La charge, violente, est publiée dans la revue Climatic Change par trois chercheurs de l’université américaine de Cornell. Elle repose sur une évidence: l’exploitation des gaz de schistes libère beaucoup de méthane dans l’atmosphère. Et une molécule de méthane réchauffe vingt fois plus la planète que la molécule de gaz carbonique qui la remplacerait si elle était brûlée. Selon Howarth et ses collègues, qui ont regardé la littérature disponible sur les pertes dans la chaîne de production du gaz de schistes, du puits à l’utilisateur, entre 3,6% et 7,9% du méthane s’échapperait directement dans l’atmosphère. Ce qui fait des gaz de schistes le pire émetteur de gaz à effet de serre: pire que le charbon, le pétrole et le gaz conventionnel, dont l’image de «propreté» sort aussi écornée de cette étude.

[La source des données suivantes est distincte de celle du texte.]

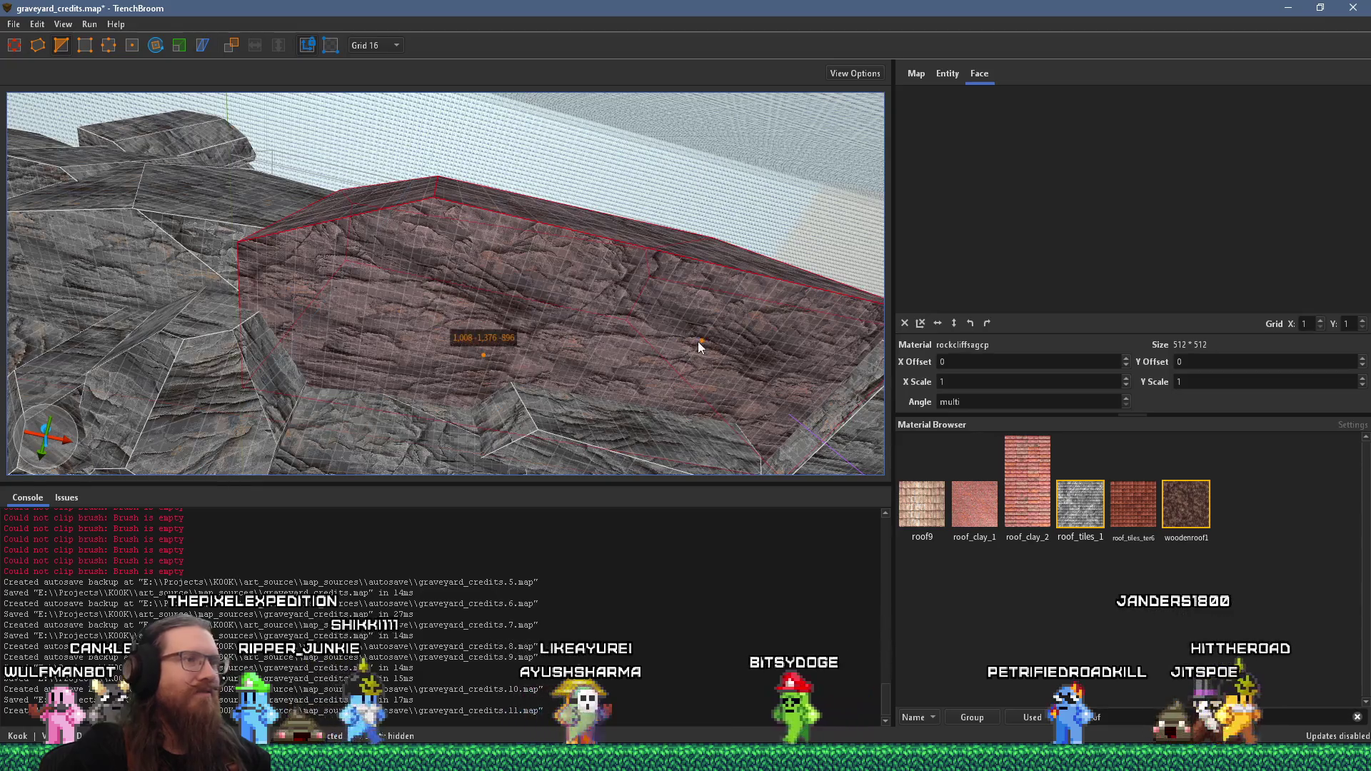
{"action": "left_click", "coordinate": [700, 336]}
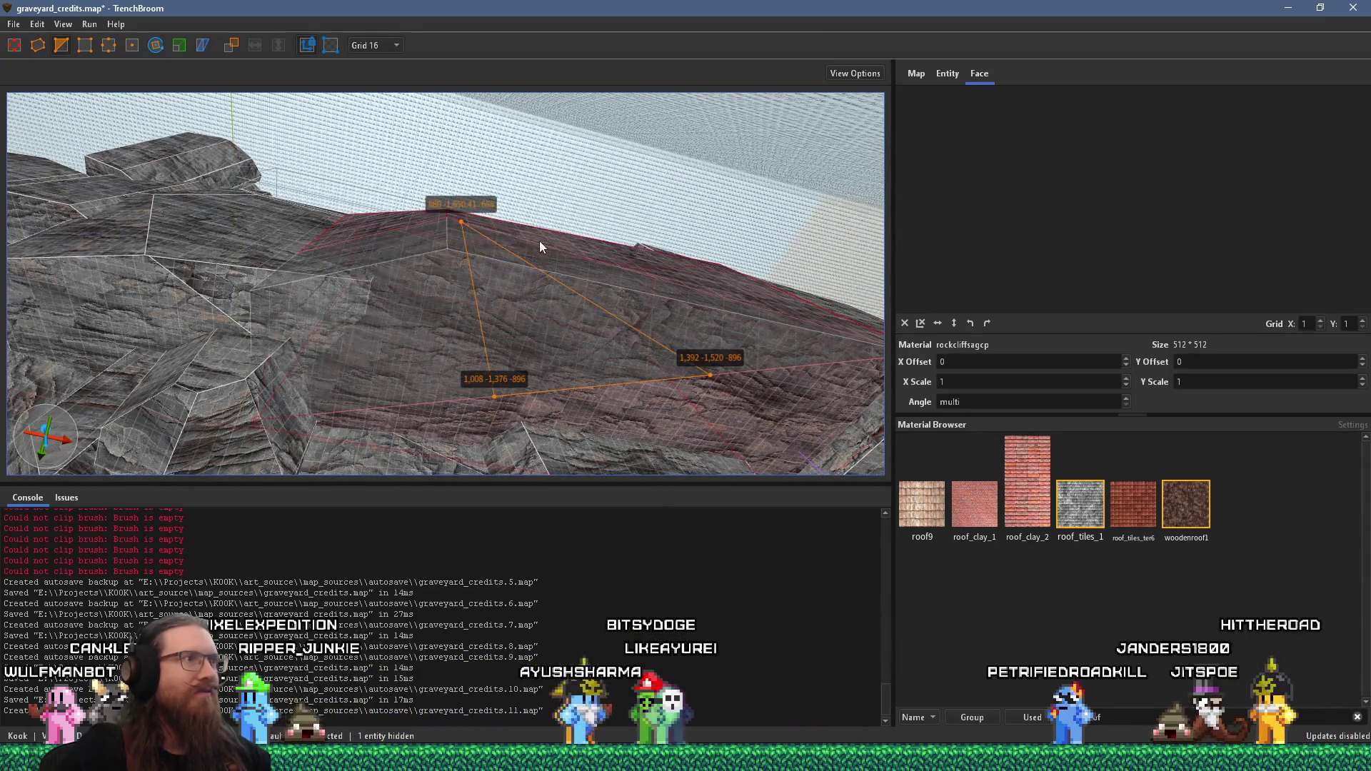
{"action": "key", "text": "Return"}
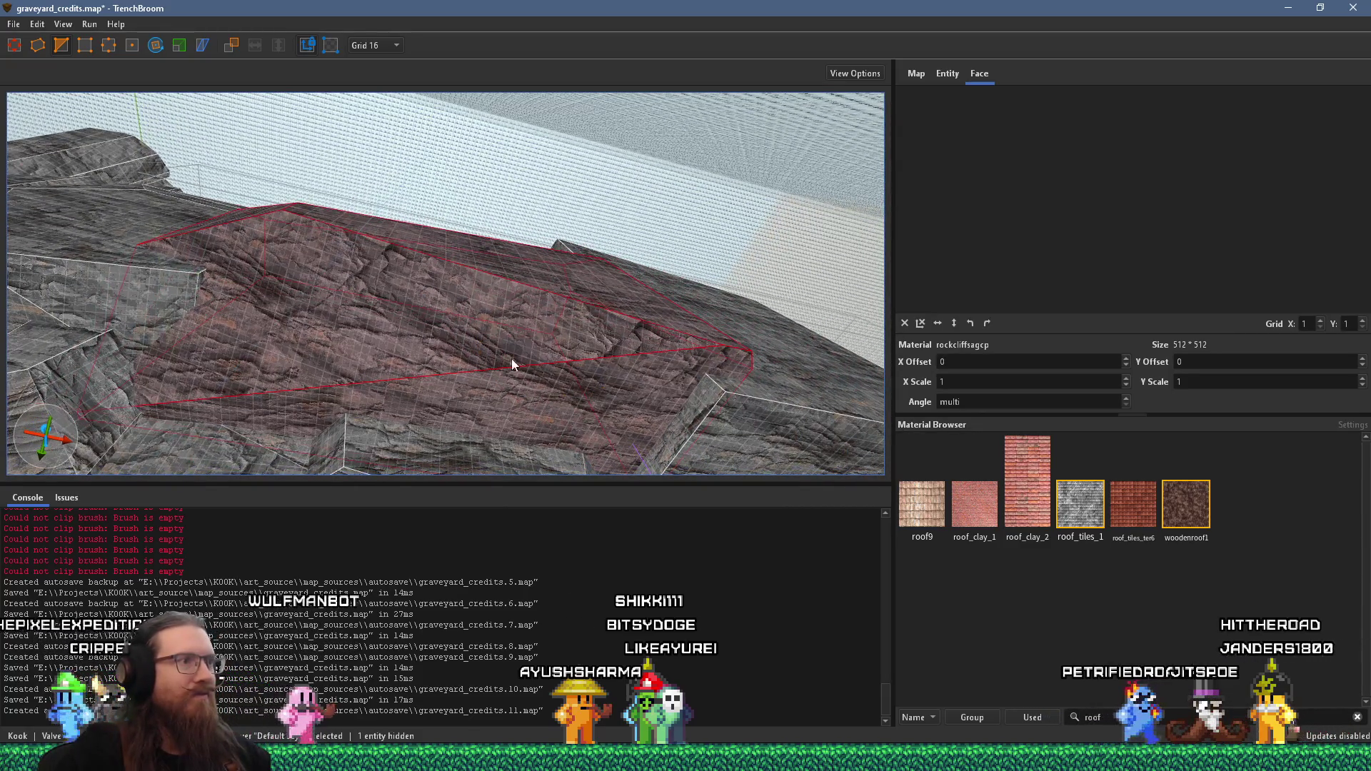
{"action": "mouse_move", "coordinate": [706, 375]}
{"action": "left_mouse_down"}
{"action": "mouse_move", "coordinate": [591, 342]}
{"action": "mouse_move", "coordinate": [526, 367]}
{"action": "mouse_move", "coordinate": [425, 565]}
{"action": "mouse_move", "coordinate": [644, 212]}
{"action": "mouse_move", "coordinate": [627, 211]}
{"action": "left_mouse_up"}
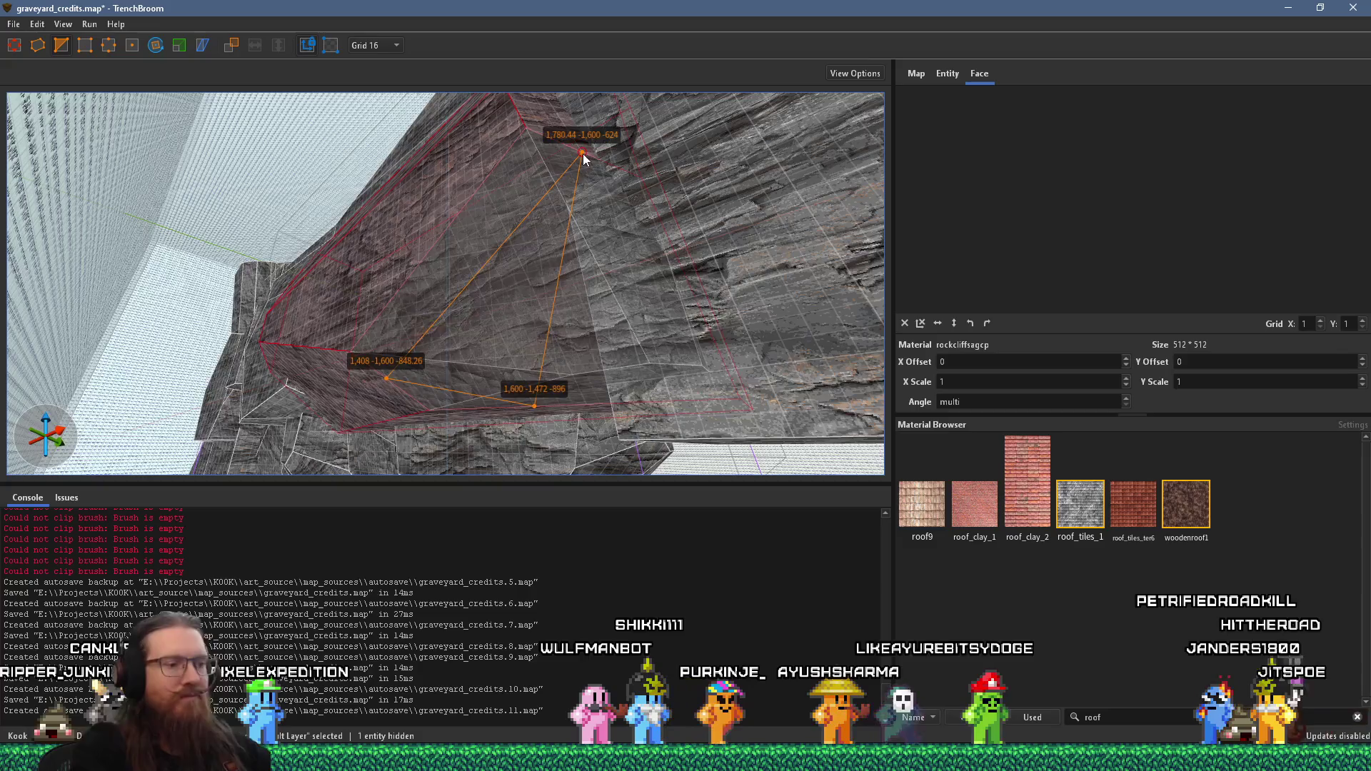
{"action": "key", "text": "Return"}
{"action": "mouse_move", "coordinate": [544, 245]}
{"action": "left_mouse_down"}
{"action": "mouse_move", "coordinate": [542, 269]}
{"action": "mouse_move", "coordinate": [643, 179]}
{"action": "mouse_move", "coordinate": [721, 75]}
{"action": "left_mouse_up"}
{"action": "key", "text": "Escape"}
{"action": "left_click", "coordinate": [628, 296]}
Step: Narrow the rock block below the terrace with angled clips at its lower edge, then deselect
{"action": "left_click_drag", "start_coordinate": [597, 220], "coordinate": [709, 31]}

La phase forage d’un puits de gaz de schiste rejetterait dans l’atmosphère 1,9% du volume de gaz contenu dans le réservoir, soit 19 fois plus qu’un puits conventionnel. Le reste des opérations rejette les mêmes quantités, que le gaz soit conventionnel ou pas. Au final, 1,7% à 6% du volume de récupéré dans un puits de gaz conventionnel, vient directement réchauffer l’atmosphère. Les rejets sont de 3,6% à 7,9% pour le gaz de schistes.

Compte-tenu de la durée de vie d’une vingtaine d’années du méthane atmosphérique (contre plus d’un siècle pour le gaz carbonique), c’est évidemment à court terme —sur 20 ans— que le gaz produit son effet réchauffant: le gaz non conventionnel rejetterait 27 à 60 grammes de carbone par mégajoule de chaleur produite, contre 30 g/MJ pour le charbon souterrain et 27 g/MJ pour le charbon de surface. Par comparaison, le gazole émet environ 22g de carbone par mégajoule.

Voilà qui ajoute un argument de poids à ceux qui refusent l’exploitation des gaz de schistes. Et qui ne fera sans doute pas vaciller les partisans de l’indépendance énergétique à tous crins. Hier, j’ai d’ailleurs assisté sur une chaîne parlementaire à une curieuse séance: des questions « cribles » sur la politique énergétique dans un Sénat vide, et comme envoyé spécial du gouvernement pour répondre aux élus, le secrétaire d’état en charge du commerce et de l’artisanat. Une preuve de plus du grand respect porté aux élus par le lider maximo nuclei et son gouvernement.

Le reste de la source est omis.